Members of the $2.7 billion-asset institution will be able to check account and loan balances, review recent transactions, locate branches and ATMs, connect to NEFCU’s contact center or get the most up-to-date loan rates by talking to their virtual assistant.
Conversation.One is a build- once-deploy-everywhere platform, and machine learning helps the company continuously improve conversational anthology. The product includes a premade template with relevant questions a user would ask when using a virtual assistant to do banking. Custom coding is available but not necessary for the platform to serve members.
Conversation.One has been working with financial institutions since the company’s inception more than four years ago and has dozens of FIs on its platform. Its first product was an AI-based platform to convert complex web applications into mobile. Work on developing its digital assistant products began in early 2016.

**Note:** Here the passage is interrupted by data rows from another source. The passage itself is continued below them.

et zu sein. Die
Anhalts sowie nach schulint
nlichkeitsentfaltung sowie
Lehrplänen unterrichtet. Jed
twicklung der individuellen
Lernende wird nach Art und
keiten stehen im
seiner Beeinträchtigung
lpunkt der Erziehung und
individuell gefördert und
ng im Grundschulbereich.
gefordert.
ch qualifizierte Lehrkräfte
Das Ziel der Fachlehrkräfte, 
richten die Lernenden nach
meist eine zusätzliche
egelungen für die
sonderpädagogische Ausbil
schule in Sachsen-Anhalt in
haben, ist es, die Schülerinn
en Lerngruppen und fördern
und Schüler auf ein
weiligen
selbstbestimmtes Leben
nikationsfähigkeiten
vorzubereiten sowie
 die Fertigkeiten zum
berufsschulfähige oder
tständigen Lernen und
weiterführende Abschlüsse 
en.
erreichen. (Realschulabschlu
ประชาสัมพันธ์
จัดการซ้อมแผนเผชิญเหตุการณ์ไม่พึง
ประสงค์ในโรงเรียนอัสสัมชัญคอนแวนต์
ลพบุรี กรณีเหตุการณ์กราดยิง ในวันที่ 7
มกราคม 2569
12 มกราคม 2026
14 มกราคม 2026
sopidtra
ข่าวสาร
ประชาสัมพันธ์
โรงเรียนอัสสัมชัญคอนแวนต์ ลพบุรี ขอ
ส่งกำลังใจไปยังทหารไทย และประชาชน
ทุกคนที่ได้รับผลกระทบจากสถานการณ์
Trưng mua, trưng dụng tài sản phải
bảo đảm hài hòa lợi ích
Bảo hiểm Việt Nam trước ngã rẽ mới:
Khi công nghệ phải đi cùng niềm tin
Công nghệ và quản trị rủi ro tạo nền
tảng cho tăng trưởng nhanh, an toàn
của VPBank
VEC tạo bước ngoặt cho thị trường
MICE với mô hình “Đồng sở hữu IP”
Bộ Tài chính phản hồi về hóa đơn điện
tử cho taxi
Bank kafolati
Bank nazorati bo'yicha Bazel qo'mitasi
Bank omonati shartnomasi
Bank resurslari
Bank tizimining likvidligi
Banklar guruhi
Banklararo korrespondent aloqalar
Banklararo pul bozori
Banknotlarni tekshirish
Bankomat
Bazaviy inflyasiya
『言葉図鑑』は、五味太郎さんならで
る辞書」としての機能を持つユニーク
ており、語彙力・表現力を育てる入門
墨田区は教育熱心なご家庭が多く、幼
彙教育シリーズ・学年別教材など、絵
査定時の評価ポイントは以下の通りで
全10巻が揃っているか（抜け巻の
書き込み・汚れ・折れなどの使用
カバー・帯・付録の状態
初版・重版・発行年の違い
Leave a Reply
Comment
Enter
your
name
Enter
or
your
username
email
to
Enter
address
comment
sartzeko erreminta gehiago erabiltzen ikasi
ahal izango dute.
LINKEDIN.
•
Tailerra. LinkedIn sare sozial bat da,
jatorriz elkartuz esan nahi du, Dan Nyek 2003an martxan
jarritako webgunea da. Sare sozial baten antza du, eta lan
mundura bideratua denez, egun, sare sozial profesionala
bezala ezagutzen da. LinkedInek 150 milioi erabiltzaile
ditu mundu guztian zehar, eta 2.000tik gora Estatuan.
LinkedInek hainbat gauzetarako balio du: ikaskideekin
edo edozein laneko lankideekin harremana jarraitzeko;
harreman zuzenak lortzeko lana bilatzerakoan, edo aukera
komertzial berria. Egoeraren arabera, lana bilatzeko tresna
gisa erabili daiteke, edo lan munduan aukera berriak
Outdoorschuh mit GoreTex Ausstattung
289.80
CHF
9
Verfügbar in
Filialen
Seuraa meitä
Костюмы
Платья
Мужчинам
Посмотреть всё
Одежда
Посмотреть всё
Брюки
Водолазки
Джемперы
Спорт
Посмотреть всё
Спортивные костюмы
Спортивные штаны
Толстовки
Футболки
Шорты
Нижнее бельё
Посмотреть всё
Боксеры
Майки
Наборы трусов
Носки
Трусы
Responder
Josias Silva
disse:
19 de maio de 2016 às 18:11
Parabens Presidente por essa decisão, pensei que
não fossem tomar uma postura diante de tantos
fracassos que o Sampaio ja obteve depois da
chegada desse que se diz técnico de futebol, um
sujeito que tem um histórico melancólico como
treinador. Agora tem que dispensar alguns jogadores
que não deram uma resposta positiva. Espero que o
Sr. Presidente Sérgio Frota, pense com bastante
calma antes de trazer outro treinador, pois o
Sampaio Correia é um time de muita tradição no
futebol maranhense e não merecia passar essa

“Financial services was definitely a vertical we targeted,” said Rachel Batish, Conversation.One co-founder and chief revenue officer. “We understand the field and the requirements, and the challenges that many of the small and medium financial institutions have in terms of technology and innovation.”
Destination: Innovation
With voice banking ready to roll out, NEFCU’s goal now is to become “the most innovative credit union on Long Island,” said Seva.
While the CU has demonstrated video tellering at some of its branches already, it plans to invest in an omni-video banking platform where members can do video banking actions from home.
Seva is interested in looking at augmented reality next year. For instance, members could potentially take their mobile phone, point it at a house for sale and see information about the house without having to visit a Realtor website.
However, in the wake of the Equifax breach, Seva’s main focus is data security, as NEFCU continues to ramp up its technological advancements. Having worked on the IT side of the banking industry for almost 25 years, Seva predicts voice verification will be used commonly to identify members so data breaches don’t compromise members’ money.
The credit union is looking at member biometrics at every delivery channel to determine what kind of verification will protect their members the best.
For Conversation.One’s use of virtual assistants, there is an initial verification and then a pin that members will use for each technology.
“It’s not just about the cool tech,” Seva said. “It’s about security as well.”